Start of Data supplied

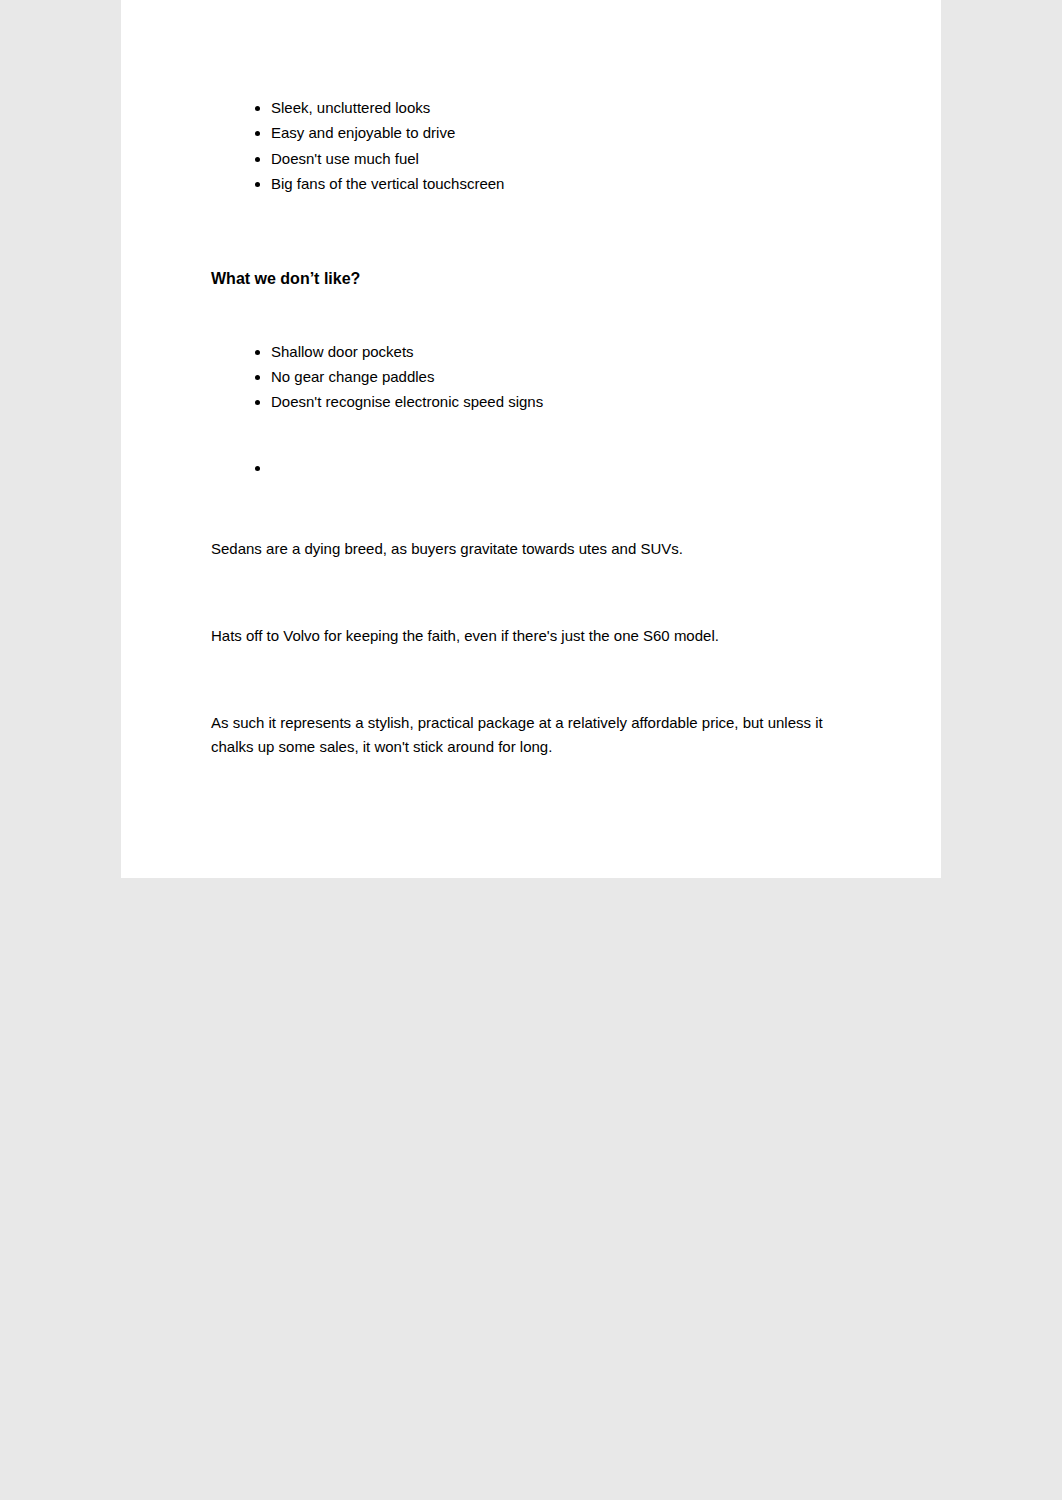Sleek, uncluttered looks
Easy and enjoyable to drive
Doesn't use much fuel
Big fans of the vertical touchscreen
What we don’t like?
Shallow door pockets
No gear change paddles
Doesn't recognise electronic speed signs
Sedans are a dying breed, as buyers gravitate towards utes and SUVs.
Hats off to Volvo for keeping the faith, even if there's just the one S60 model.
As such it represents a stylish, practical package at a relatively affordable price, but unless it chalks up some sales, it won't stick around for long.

End of Data supplied
Start of Data supplied

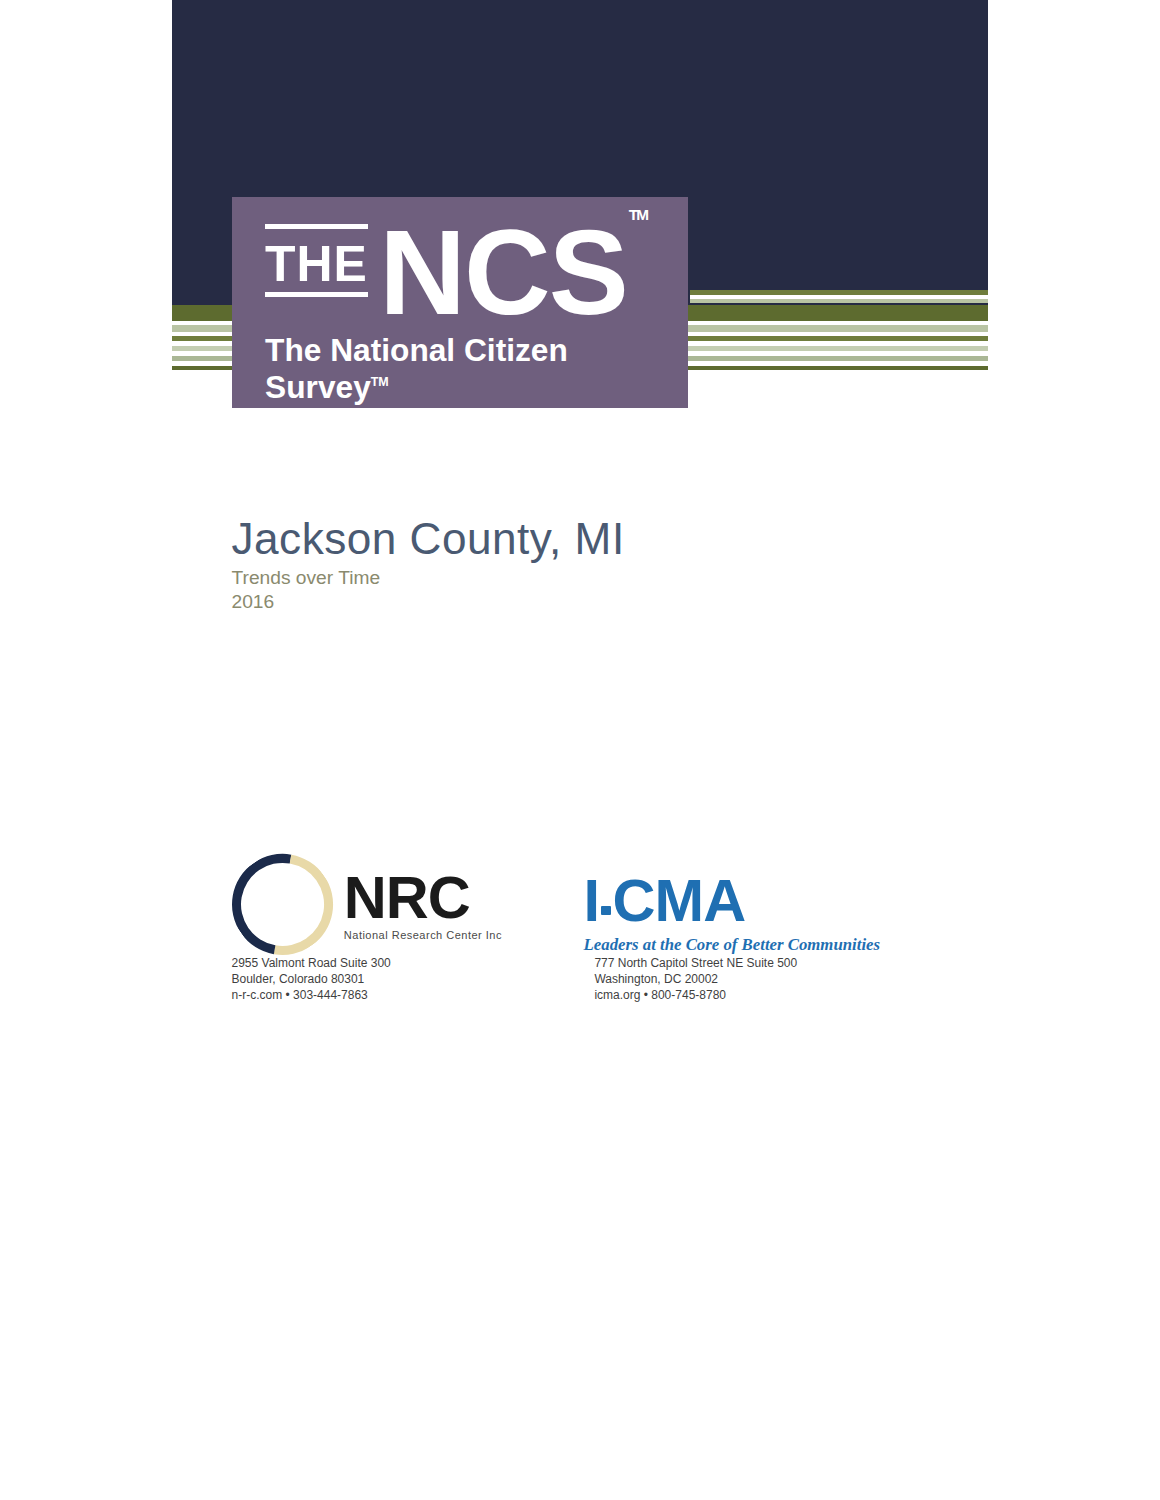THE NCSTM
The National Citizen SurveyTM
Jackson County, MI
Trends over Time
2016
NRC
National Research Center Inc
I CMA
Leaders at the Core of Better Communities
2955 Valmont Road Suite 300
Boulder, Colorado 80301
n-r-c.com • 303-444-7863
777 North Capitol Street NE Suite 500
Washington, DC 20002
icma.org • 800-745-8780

End of Data supplied
Start of Data supplied

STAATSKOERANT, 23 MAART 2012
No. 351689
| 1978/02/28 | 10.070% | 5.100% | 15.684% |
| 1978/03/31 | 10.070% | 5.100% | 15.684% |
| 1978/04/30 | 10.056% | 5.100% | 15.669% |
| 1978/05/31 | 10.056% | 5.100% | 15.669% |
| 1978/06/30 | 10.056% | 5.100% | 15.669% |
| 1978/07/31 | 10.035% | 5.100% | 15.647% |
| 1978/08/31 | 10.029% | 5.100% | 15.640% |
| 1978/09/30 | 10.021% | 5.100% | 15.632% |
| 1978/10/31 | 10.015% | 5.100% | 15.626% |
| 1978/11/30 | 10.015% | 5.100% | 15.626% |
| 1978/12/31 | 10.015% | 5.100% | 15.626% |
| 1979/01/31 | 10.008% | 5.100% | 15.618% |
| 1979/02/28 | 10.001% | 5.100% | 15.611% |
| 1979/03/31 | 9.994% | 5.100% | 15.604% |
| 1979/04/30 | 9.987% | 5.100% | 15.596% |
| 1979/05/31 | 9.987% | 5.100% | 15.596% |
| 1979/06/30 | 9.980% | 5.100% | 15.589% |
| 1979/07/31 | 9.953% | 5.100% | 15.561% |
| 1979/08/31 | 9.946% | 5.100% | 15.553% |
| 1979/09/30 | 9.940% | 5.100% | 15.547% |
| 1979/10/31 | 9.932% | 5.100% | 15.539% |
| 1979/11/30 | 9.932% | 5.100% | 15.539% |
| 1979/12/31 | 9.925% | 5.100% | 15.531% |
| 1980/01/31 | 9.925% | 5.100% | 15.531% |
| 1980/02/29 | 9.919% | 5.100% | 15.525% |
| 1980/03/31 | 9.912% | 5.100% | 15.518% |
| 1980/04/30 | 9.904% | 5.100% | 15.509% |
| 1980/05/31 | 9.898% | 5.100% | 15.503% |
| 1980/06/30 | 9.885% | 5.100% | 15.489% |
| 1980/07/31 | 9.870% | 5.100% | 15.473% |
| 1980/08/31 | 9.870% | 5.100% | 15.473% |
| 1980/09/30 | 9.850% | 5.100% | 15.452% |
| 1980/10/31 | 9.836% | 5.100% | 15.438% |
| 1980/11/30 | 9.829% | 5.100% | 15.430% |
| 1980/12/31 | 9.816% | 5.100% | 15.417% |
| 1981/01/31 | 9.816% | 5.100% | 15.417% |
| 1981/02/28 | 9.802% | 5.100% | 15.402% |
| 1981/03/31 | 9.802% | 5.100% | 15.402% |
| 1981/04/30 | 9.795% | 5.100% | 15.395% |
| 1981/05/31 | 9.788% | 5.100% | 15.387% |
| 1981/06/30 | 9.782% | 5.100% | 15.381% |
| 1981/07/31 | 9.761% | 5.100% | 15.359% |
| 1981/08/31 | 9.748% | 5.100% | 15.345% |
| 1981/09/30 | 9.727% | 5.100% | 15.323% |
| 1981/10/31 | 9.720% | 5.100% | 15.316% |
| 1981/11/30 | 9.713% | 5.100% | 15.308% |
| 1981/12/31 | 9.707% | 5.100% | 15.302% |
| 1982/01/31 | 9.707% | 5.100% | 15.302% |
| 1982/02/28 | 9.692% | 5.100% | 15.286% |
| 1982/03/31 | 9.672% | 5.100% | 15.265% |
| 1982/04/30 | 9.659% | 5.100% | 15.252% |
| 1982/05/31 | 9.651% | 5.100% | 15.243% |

End of Data supplied

Scan the material above and copy every line that holds the string "Doesn".

Solved problem>
Doesn't use much fuel
Doesn't recognise electronic speed signs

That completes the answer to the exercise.